Finding none, city officials looked to the city’s general fund, and ultimately paid for it with 2016 capital improvement funds earmarked for land acquisition.

Across numerous emails in spring 2020, city officials repeatedly said Norfolk needed the Marlow Avenue properties “to create an open green space for the public and for the protection of the land which is in the Chesapeake Bay Preservation Area.” There was no mention of any potential legal action.

When the City Council approved the purchase in September 2020 — for $29,000, the amount Jones’ group paid for it — the justification presented to the public was for “public greenspace” and to “protect wetlands.” There was no mention that the city had sold the property three years earlier.

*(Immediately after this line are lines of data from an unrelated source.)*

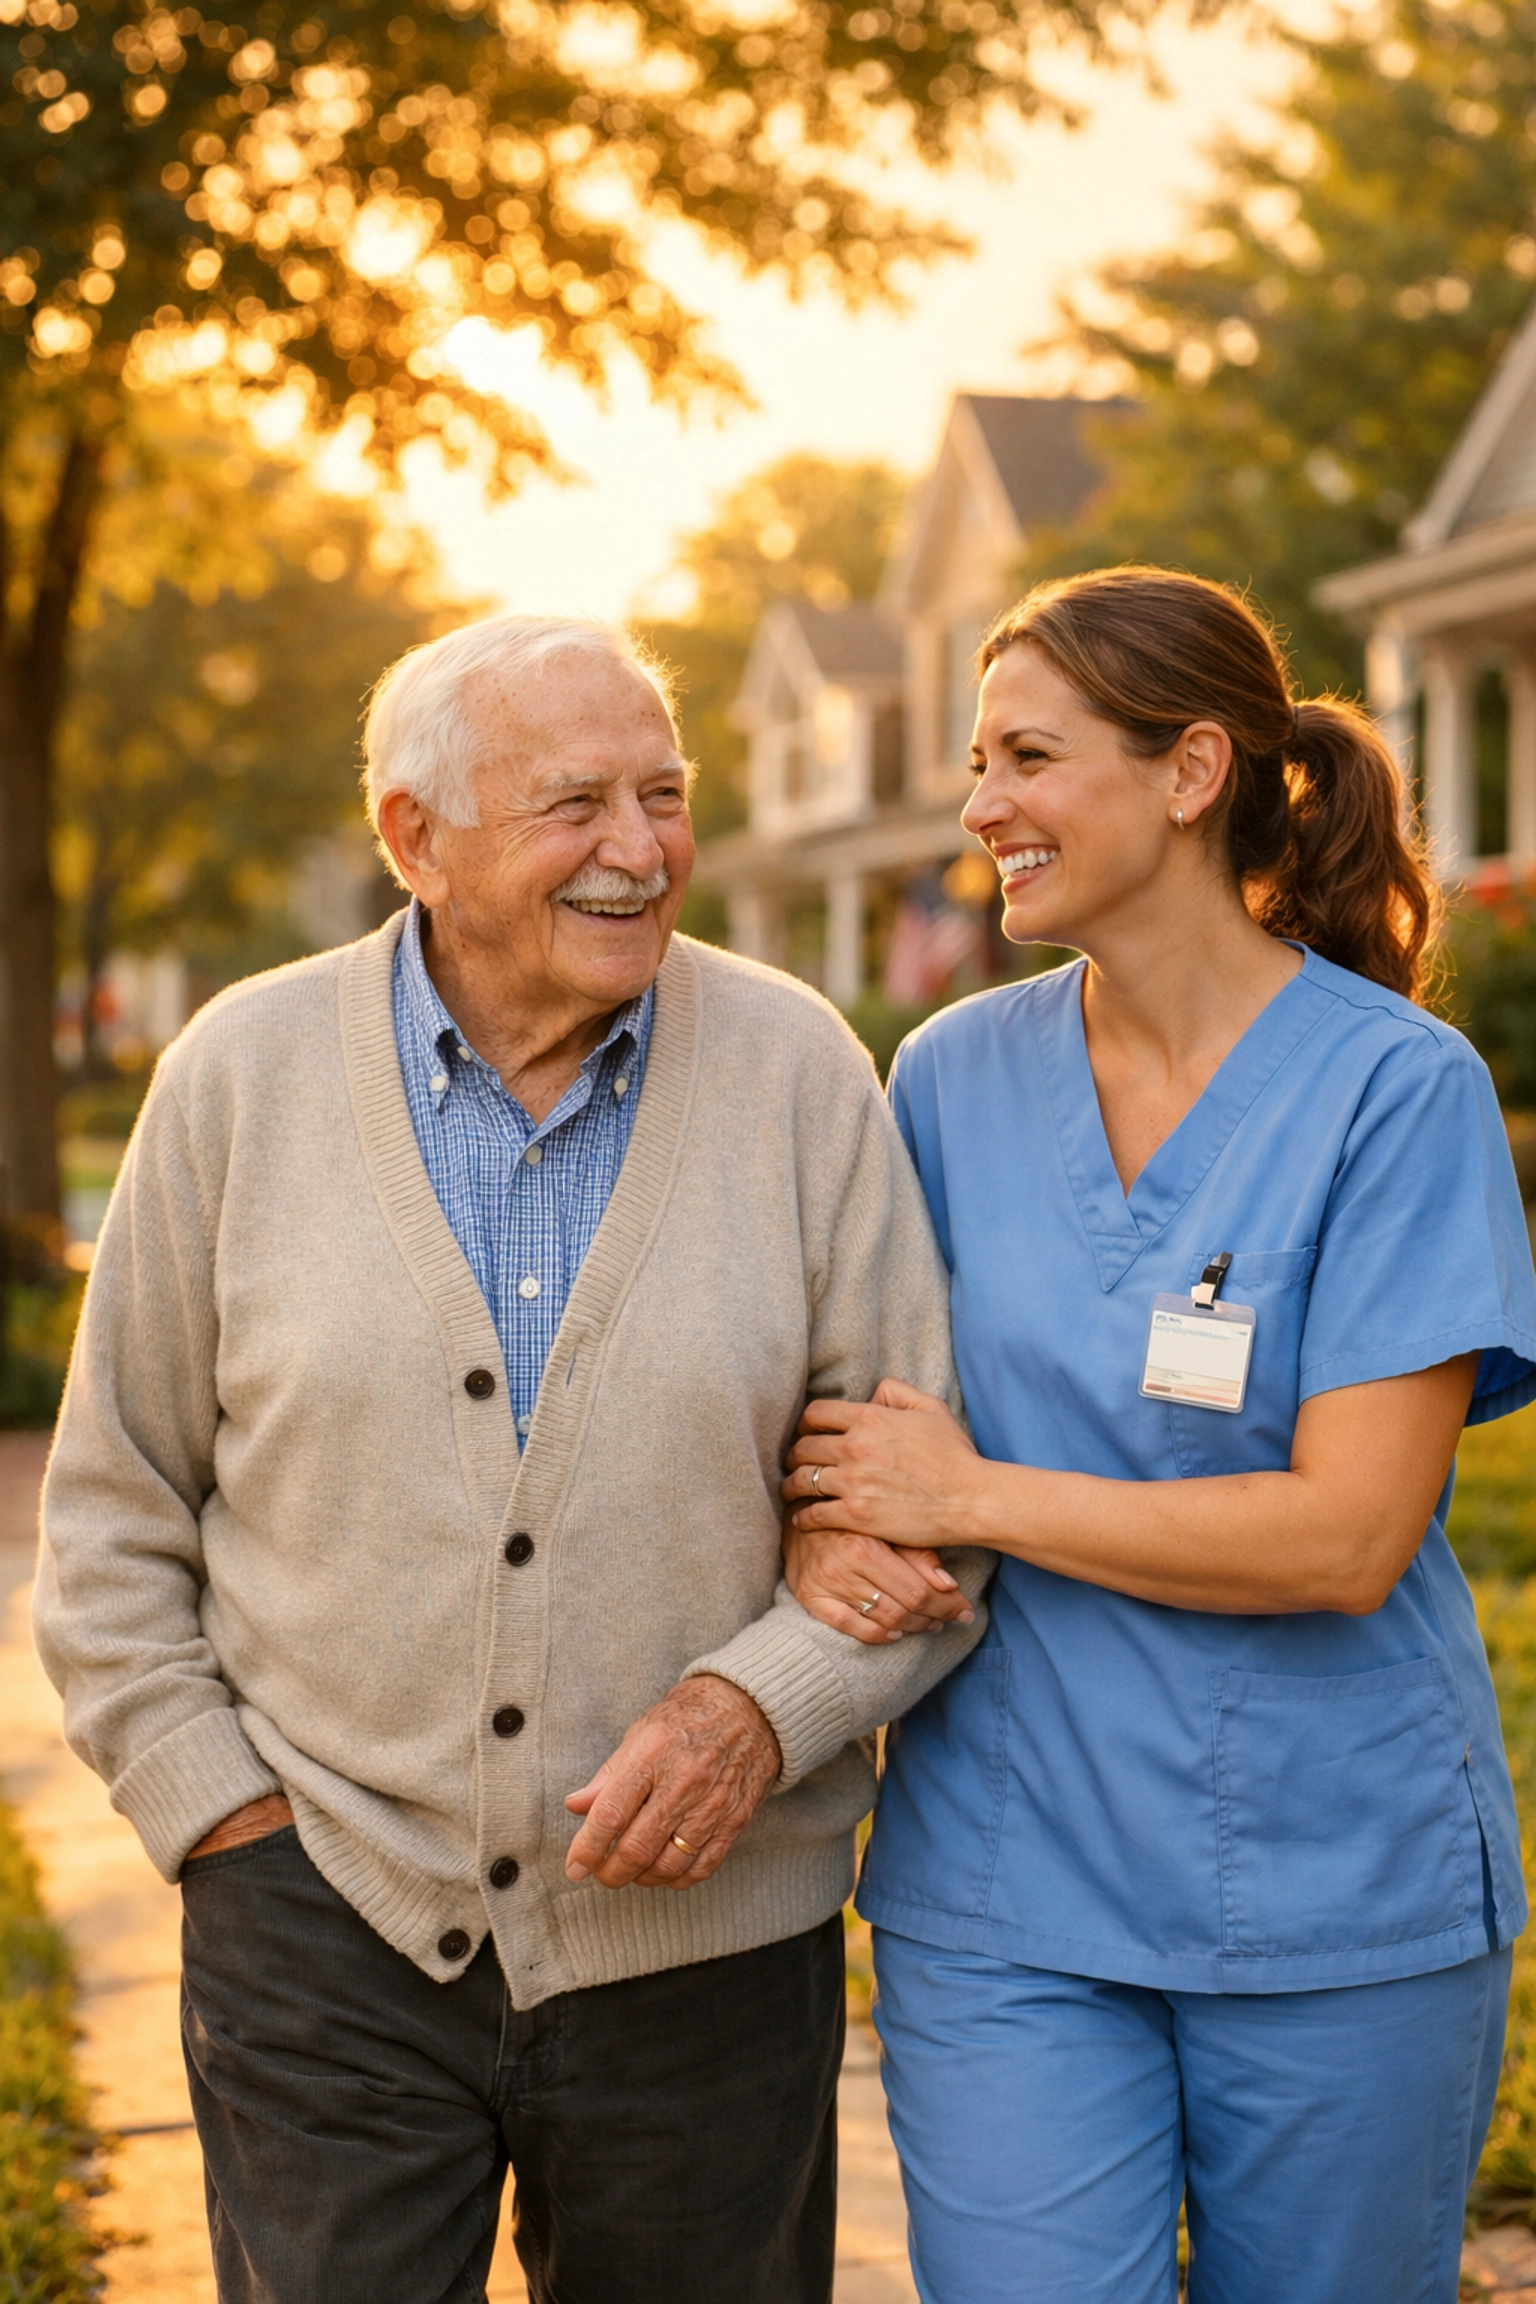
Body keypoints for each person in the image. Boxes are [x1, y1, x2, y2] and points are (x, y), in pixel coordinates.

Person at [33, 613, 986, 2304]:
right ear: (416, 838)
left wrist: (755, 1708)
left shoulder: (795, 1078)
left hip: (713, 1951)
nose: (639, 850)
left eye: (664, 794)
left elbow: (925, 1512)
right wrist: (223, 1829)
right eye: (575, 805)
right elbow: (112, 1518)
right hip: (320, 1928)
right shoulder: (237, 1079)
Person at [780, 568, 1536, 2304]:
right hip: (1006, 1887)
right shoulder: (949, 1082)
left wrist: (976, 1494)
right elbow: (854, 1430)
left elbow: (1348, 1538)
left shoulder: (1395, 1092)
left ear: (1192, 771)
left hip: (1337, 1887)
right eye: (978, 762)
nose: (981, 809)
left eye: (1028, 756)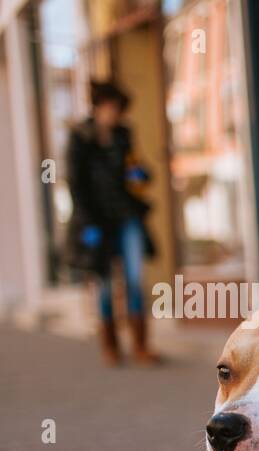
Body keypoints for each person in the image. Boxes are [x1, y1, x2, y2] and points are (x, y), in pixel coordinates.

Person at [66, 80, 160, 366]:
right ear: (97, 107)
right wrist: (88, 223)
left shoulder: (123, 135)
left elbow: (134, 168)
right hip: (97, 220)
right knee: (105, 283)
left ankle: (141, 345)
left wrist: (141, 175)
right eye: (109, 108)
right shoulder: (80, 136)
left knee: (134, 279)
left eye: (118, 109)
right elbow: (76, 183)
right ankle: (110, 346)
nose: (114, 114)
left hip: (126, 217)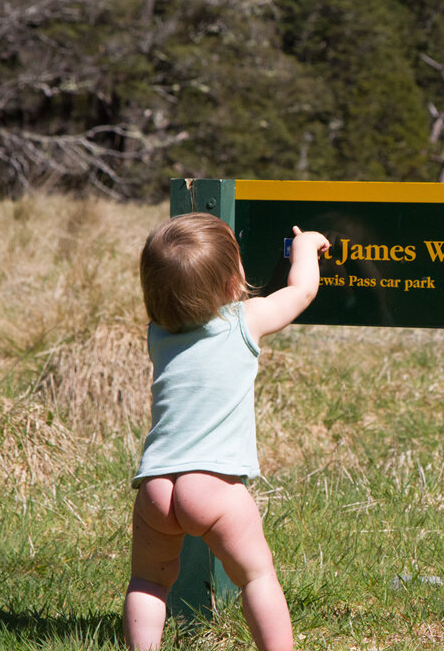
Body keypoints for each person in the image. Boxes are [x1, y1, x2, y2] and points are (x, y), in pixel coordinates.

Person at [124, 212, 329, 651]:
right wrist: (308, 246)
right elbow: (302, 290)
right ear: (234, 284)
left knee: (147, 582)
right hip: (212, 486)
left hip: (157, 485)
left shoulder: (157, 334)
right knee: (256, 576)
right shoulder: (243, 321)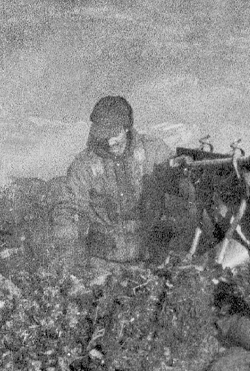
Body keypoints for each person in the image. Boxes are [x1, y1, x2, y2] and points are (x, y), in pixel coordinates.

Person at [50, 95, 174, 265]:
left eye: (114, 134)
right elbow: (69, 209)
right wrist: (66, 252)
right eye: (103, 135)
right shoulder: (84, 165)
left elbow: (179, 190)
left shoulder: (154, 151)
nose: (109, 142)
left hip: (152, 259)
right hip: (102, 263)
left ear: (127, 128)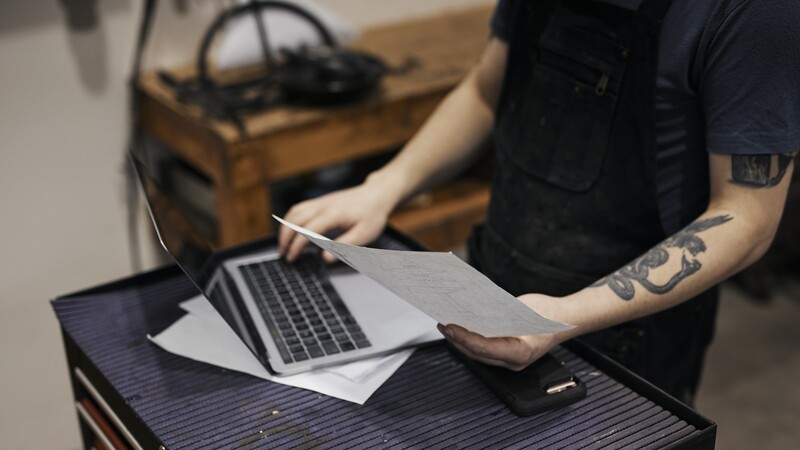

Councilman Tommy Smigiel, who represents the area, said he was unaware at the time of any potential legal action stemming from an issue with the property owner.

After the purchase was approved, records show the city paid $2,400 for an environmental study of the land. If the city intended to develop the property into anything but raw land, nothing has materialized.

City spokesman Chris Jones said a “finished greenspace was never the intent” of the city’s purchase.

“This site is on non-buildable wetlands and thus serves as greenspace in its current status, with existing vegetation functioning to preserve the wetlands/watershed that abuts these parcels within a designated Chesapeake Bay Preservation Area,” Jones said in an email.

Pishko told The Pilot the city “is the better owner” of the property because it prevents it “from again being abandoned by private owners.”

Tess Baker, who lived next door to the property from 2014 until August, said it never changed in the eight years she lived there. When she learned the city bought it, she said she thought it was being purchased as right-of-way for a new road or highway.

“I remember telling my husband, ‘Why would the city buy that land? It’s not like they can put anything on it,’” Baker said. “It’s just some wetland with some mosquitoes.”